::: Supplied information

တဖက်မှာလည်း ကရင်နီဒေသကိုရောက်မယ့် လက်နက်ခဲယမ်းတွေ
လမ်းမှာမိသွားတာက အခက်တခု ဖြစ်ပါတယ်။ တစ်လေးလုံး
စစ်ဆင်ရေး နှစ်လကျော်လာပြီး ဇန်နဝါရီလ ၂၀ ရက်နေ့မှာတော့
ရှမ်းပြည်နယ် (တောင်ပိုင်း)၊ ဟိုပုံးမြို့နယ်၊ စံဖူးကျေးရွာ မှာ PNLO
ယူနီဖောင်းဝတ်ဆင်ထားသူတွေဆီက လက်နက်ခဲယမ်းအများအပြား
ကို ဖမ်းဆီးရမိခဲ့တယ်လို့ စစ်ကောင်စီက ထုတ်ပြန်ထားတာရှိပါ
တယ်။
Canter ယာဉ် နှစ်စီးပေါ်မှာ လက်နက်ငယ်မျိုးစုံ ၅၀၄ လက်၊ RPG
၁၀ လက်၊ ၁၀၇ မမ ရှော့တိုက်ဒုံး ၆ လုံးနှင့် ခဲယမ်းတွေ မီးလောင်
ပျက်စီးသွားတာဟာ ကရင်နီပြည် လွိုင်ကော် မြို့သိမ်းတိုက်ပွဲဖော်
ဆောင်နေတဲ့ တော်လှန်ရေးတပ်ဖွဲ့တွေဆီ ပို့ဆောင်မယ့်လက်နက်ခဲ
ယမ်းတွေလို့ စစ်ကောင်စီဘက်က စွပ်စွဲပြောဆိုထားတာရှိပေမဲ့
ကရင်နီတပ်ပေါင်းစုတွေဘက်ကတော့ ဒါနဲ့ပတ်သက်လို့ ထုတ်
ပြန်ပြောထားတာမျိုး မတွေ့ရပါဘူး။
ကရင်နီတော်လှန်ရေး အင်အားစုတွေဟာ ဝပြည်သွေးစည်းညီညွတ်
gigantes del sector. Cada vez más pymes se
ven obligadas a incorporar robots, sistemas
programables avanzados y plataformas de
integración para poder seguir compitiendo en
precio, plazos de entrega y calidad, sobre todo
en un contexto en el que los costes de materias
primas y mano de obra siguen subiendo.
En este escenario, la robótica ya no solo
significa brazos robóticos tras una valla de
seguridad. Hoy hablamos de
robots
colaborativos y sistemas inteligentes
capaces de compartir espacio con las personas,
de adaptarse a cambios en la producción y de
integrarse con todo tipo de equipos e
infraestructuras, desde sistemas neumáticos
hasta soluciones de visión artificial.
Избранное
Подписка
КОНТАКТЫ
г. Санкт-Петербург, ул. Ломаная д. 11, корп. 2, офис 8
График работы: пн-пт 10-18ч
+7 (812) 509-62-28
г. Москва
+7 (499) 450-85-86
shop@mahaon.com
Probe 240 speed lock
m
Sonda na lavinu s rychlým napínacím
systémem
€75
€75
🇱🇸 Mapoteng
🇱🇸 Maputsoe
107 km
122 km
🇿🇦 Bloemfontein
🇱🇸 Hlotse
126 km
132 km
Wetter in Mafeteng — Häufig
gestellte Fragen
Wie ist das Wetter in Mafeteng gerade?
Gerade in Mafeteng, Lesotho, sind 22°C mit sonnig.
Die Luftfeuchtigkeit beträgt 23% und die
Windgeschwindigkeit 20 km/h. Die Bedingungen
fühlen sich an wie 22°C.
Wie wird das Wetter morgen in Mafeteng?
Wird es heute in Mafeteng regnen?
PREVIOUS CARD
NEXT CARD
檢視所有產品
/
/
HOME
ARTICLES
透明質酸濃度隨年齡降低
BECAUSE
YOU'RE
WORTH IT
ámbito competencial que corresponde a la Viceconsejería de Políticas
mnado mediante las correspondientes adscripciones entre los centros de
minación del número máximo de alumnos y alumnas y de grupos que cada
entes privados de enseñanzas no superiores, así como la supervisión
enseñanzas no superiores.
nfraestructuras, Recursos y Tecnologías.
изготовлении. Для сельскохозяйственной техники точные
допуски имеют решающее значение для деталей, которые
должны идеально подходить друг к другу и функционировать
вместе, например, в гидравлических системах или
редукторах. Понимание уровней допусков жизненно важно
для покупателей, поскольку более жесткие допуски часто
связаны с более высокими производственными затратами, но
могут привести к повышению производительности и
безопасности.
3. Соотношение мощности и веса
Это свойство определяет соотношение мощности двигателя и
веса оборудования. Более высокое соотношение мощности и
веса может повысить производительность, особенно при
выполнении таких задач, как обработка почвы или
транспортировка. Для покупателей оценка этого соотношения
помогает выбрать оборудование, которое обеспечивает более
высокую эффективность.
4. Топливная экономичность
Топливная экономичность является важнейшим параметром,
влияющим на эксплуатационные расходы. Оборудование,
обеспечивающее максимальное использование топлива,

::::::

About this task: When a line of the records above contains the string "superiores", count it once; then give the total and nothing else.

Completed task: 2